■ EXERCISE PROMPT ■
In the data below, find the line containing "8: (694, 399)", then set down that line and every later line up to and including the line containing "54: (634, 442)", exactly.

■ AVAILABLE RECORDS ■
=== Begin Enclosure ===

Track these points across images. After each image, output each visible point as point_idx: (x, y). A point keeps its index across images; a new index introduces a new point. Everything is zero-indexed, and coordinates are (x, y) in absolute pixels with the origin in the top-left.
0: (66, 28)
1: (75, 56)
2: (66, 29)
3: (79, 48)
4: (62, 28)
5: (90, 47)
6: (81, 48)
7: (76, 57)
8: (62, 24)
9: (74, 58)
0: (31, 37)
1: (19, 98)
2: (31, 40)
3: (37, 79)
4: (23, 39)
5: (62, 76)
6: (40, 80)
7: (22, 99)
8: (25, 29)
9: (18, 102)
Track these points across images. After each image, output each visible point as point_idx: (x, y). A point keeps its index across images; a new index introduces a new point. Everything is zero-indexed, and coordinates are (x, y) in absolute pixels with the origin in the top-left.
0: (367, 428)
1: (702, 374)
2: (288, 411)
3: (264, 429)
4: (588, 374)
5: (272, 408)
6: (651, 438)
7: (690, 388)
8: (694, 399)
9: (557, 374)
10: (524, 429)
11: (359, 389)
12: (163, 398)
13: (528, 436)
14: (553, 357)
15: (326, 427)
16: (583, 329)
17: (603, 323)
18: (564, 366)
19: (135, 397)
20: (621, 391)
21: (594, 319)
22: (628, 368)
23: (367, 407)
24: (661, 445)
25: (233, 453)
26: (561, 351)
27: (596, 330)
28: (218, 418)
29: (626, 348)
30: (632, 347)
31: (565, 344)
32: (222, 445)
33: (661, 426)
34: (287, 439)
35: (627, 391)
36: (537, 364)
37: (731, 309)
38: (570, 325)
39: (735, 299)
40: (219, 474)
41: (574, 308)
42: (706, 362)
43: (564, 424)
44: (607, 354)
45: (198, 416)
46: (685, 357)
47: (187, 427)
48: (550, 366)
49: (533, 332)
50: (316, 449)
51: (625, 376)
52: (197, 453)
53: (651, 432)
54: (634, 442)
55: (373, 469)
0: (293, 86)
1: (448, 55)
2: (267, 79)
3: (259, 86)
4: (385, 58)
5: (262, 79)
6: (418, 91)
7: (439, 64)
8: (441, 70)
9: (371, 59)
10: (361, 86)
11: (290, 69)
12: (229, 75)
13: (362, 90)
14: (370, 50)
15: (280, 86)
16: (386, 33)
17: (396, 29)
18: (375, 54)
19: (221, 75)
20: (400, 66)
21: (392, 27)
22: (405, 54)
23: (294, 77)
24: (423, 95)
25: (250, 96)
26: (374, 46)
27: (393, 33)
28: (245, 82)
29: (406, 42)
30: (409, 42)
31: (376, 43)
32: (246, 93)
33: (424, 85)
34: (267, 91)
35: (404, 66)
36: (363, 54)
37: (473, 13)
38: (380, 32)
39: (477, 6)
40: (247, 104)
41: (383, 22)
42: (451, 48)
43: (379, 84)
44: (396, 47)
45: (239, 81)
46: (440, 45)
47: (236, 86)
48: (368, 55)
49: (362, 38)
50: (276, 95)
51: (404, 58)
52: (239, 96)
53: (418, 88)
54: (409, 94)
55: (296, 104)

=== End Enclosure ===

■ OUTPUT FOR THIS TASK ■
8: (694, 399)
9: (557, 374)
10: (524, 429)
11: (359, 389)
12: (163, 398)
13: (528, 436)
14: (553, 357)
15: (326, 427)
16: (583, 329)
17: (603, 323)
18: (564, 366)
19: (135, 397)
20: (621, 391)
21: (594, 319)
22: (628, 368)
23: (367, 407)
24: (661, 445)
25: (233, 453)
26: (561, 351)
27: (596, 330)
28: (218, 418)
29: (626, 348)
30: (632, 347)
31: (565, 344)
32: (222, 445)
33: (661, 426)
34: (287, 439)
35: (627, 391)
36: (537, 364)
37: (731, 309)
38: (570, 325)
39: (735, 299)
40: (219, 474)
41: (574, 308)
42: (706, 362)
43: (564, 424)
44: (607, 354)
45: (198, 416)
46: (685, 357)
47: (187, 427)
48: (550, 366)
49: (533, 332)
50: (316, 449)
51: (625, 376)
52: (197, 453)
53: (651, 432)
54: (634, 442)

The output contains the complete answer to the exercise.